If the compiler (like rust) can prove that OOB memory is never accessed, the hardware/kernel/etc don't need to check at all anymore.
And your proof technology isn't even that scary: just compile the code yourself. If you trust the compiler and the compiler doesn't complain, you can assume the resulting binary is correct. And if a bug/0day is found, just patch and recompile.
The reality is that we do want to run code developed and compiled and delivered by entities we don't fully trust and who don't want to provide us the code or the ability to compile it ourselves. And we also want to run code that can dynamically generate other code while it's doing so - e.g. JIT compilers, embedded scripting languages, javascript in browsers, etc.
Removing these checks from the hardware is possible only if you can do without it 100% of the time; if you can trust that 99% of the binaries executed, that's not enough, you still need this 'enforced sandboxing' functionality.
Perhaps instead of distributing program executables, we can distribute program intermediate representations and then lazily invoke the OS's trusted compiler to do the final translation to binary. Someone suggested a Vale-based OS along these lines, it was an interesting notion.
I do not believe such OSes can ever be secure given how often vulnerabilities are found in web browsers's JS engines alone. Besides, AFAIK the only effective mitigation against all Spectre variants is using separate address spaces.
My understanding is that's more or less what Microsoft was looking at in their Midori operating system. They weren't explicitly looking to get rid of the CPU's protection rings, but ran everything ring 0 and relied on their .NET verification for protection.
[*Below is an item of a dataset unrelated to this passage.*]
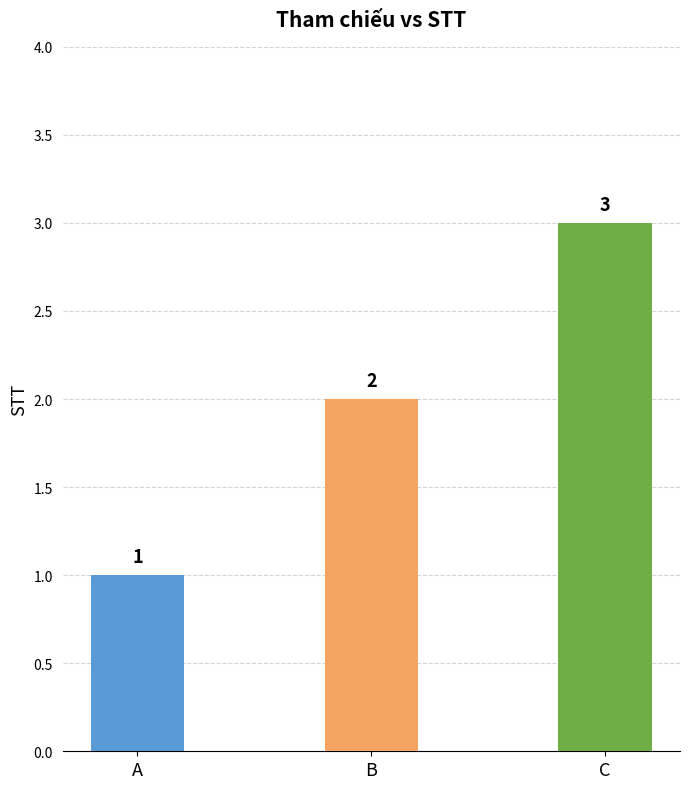

What is the sum of all values?

6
eBPF does this, but its power is very limited and it has significant issues with isolation in a multi-tenant environment (like in a true multi-user OS). Beyond this one experiment, proof-carrying code is never going to happen on a larger scale: holier-than-thou kernel developers are deathly allergic to anything threatening their hardcore-C-hacker-supremacy and application developers are now using Go, a language so stupid and backwards it's analog to sprinting full speed in the opposite direction of safety and correctness.
My impression is that the simplest way to improve energy efficiency is to simplify hardware. Silicon is spent isolating software, etc. Time is spent copying data from kernel space to user space. Shift the burden of correctness to compilers, and use proof-carrying code to convince OSes a binary is safe. Let hardware continue managing what it's good at (e.g., out-of-order execution.) But I want a single address space with absolutely no virtualization.
Some may ask "isn't this dangerous? what if there are bugs in the verification process?" But isn't this the same as a bug in the hardware you're relying on for safety? Why is the hardware easier to get right? Isn't it cheaper to patch a software bug than a hardware bug?